## ACTIVITY
Without including any pictures, copy each entry below exactly.

## INPUT DATA
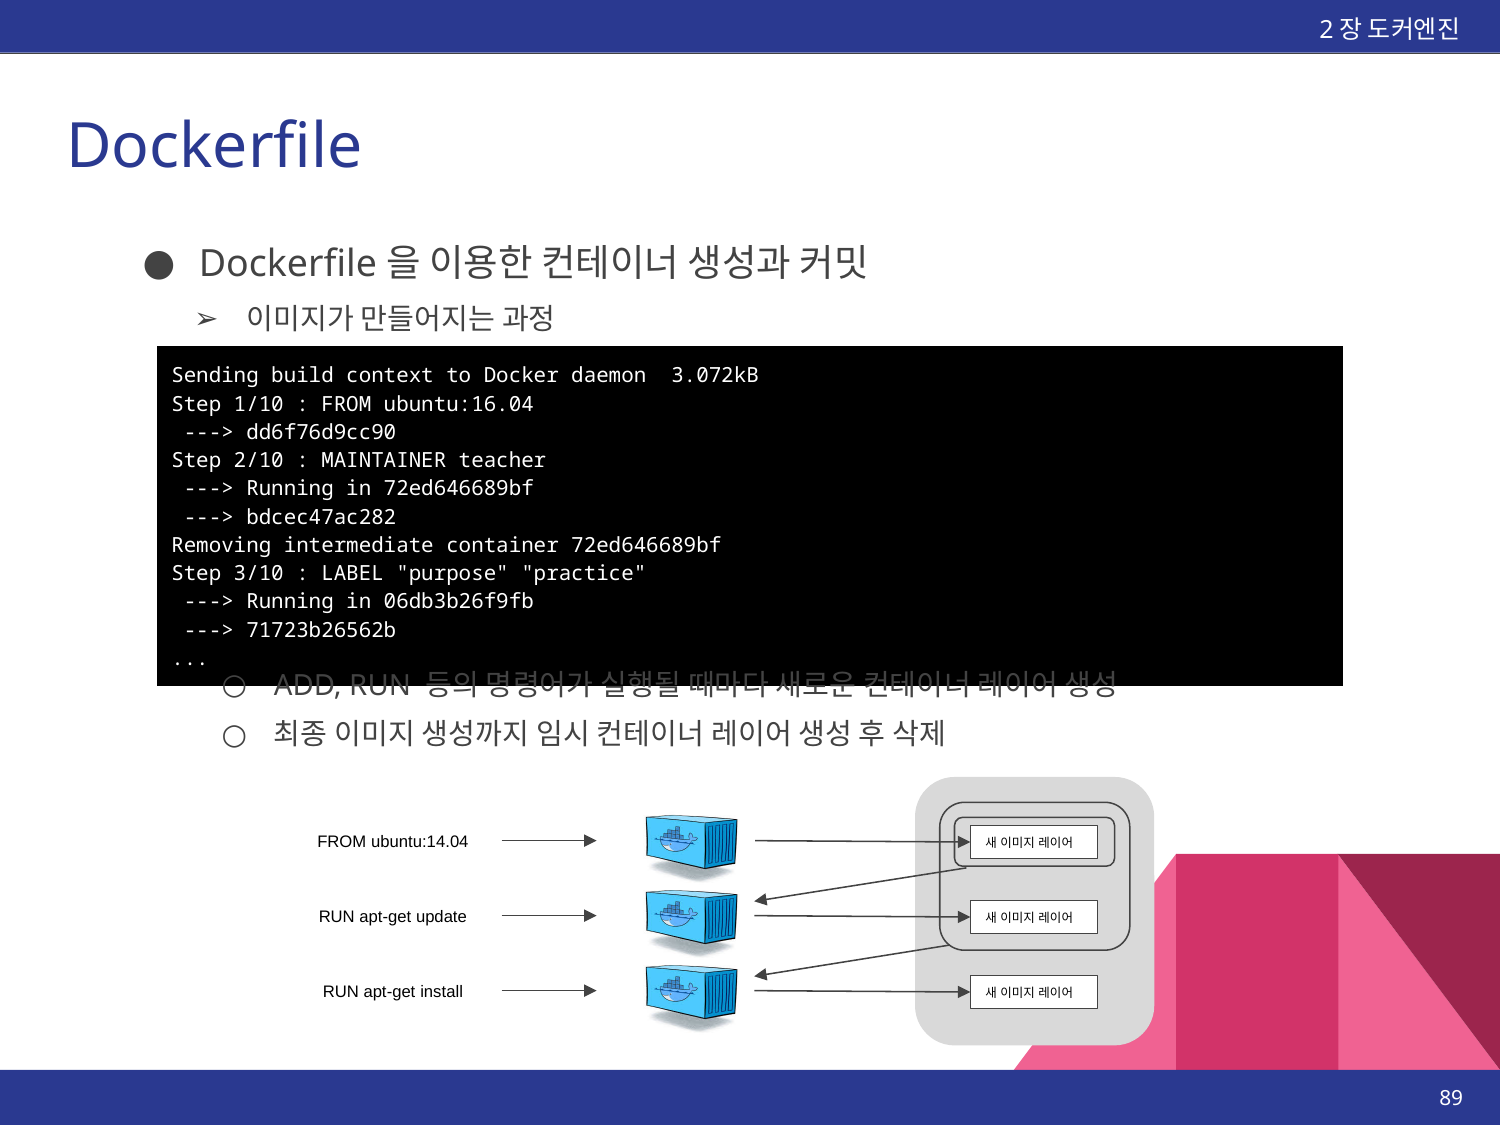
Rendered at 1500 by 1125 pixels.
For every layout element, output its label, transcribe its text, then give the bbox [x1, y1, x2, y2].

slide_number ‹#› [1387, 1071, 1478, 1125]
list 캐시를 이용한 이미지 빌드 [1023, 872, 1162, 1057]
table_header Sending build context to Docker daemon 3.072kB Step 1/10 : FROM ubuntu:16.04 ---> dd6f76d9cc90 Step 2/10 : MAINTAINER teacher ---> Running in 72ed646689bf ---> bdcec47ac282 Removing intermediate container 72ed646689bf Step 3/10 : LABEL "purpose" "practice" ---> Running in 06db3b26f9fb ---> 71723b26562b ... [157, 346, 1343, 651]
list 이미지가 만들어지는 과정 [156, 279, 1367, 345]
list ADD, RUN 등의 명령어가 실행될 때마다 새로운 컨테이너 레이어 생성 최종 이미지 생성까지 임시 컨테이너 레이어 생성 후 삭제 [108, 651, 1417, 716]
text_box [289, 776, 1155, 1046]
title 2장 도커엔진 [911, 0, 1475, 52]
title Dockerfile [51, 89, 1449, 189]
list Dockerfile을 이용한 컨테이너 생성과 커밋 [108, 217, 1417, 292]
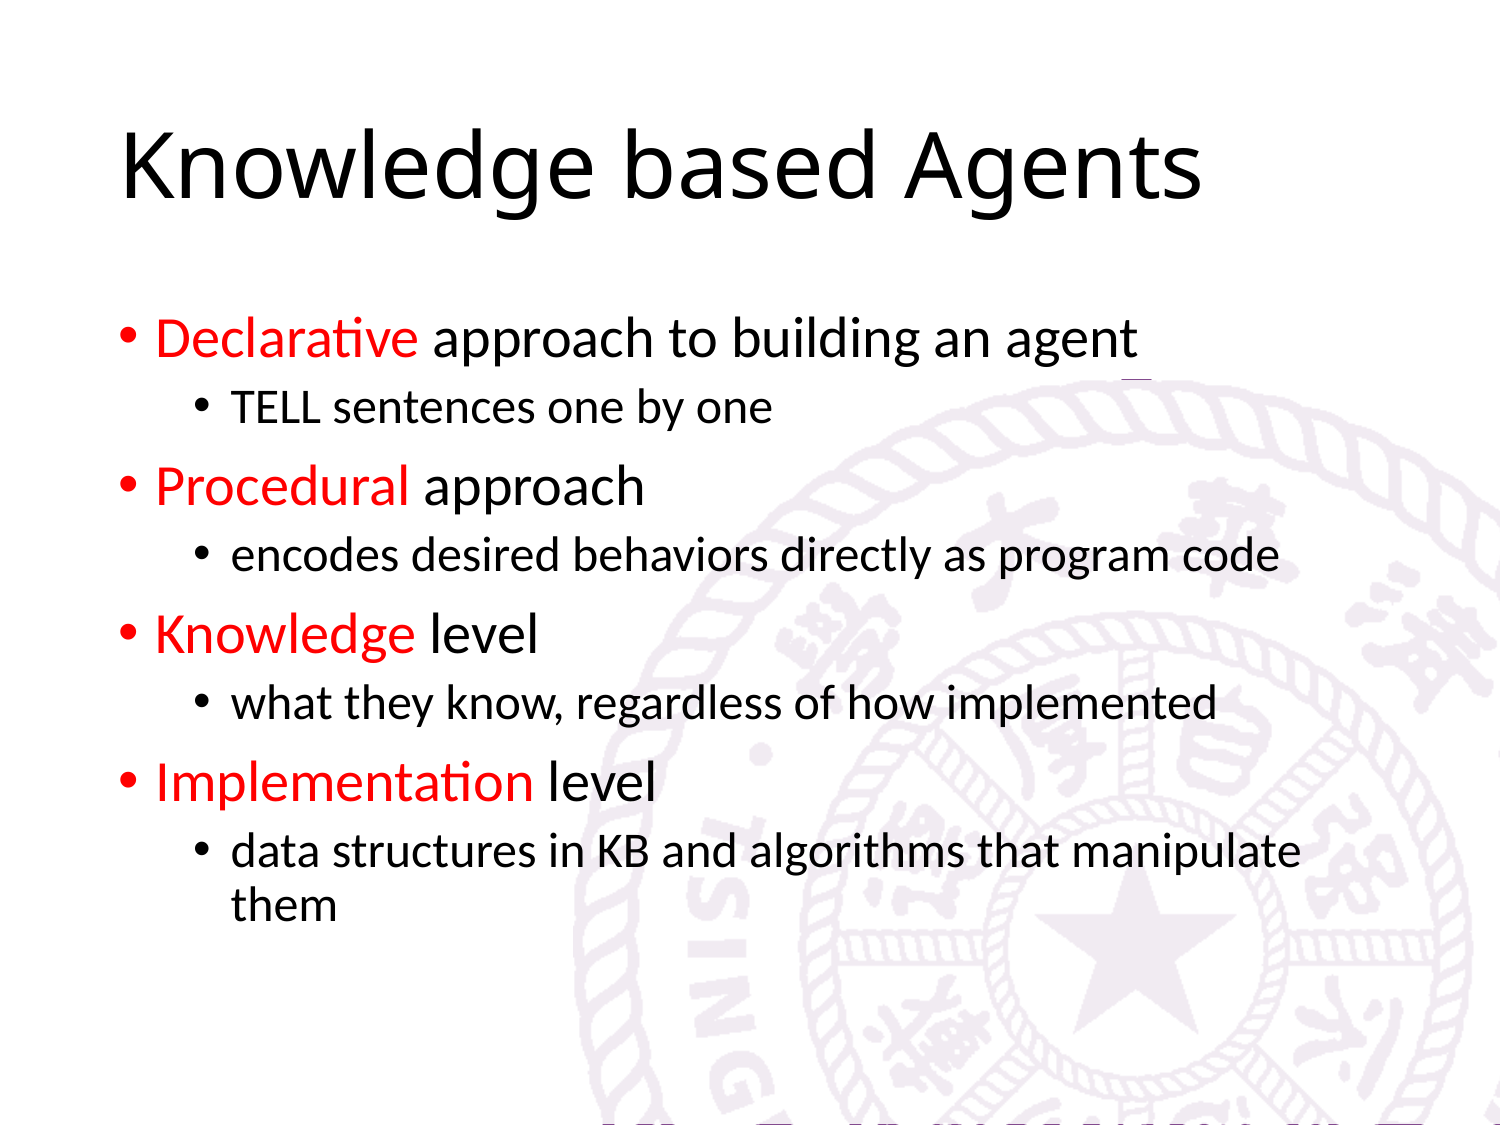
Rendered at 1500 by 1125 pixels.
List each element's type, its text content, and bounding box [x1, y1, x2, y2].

## ANSWER TO THE EXERCISE
Rendered at 1500 by 1125 pixels.
For every layout element, output its label, transcribe its text, then give the bbox [x1, y1, x2, y2].

slide_number ‹#› [1387, 1071, 1478, 1125]
list 캐시를 이용한 이미지 빌드 [1023, 872, 1162, 1057]
table_header Sending build context to Docker daemon 3.072kB Step 1/10 : FROM ubuntu:16.04 ---> dd6f76d9cc90 Step 2/10 : MAINTAINER teacher ---> Running in 72ed646689bf ---> bdcec47ac282 Removing intermediate container 72ed646689bf Step 3/10 : LABEL "purpose" "practice" ---> Running in 06db3b26f9fb ---> 71723b26562b ... [157, 346, 1343, 651]
list 이미지가 만들어지는 과정 [156, 279, 1367, 345]
list ADD, RUN 등의 명령어가 실행될 때마다 새로운 컨테이너 레이어 생성 최종 이미지 생성까지 임시 컨테이너 레이어 생성 후 삭제 [108, 651, 1417, 716]
text_box [289, 776, 1155, 1046]
title 2장 도커엔진 [911, 0, 1475, 52]
title Dockerfile [51, 89, 1449, 189]
list Dockerfile을 이용한 컨테이너 생성과 커밋 [108, 217, 1417, 292]
Rendered at 1500 by 1125 pixels.
List each element's type, its text content, and bounding box [x1, y1, x2, y2].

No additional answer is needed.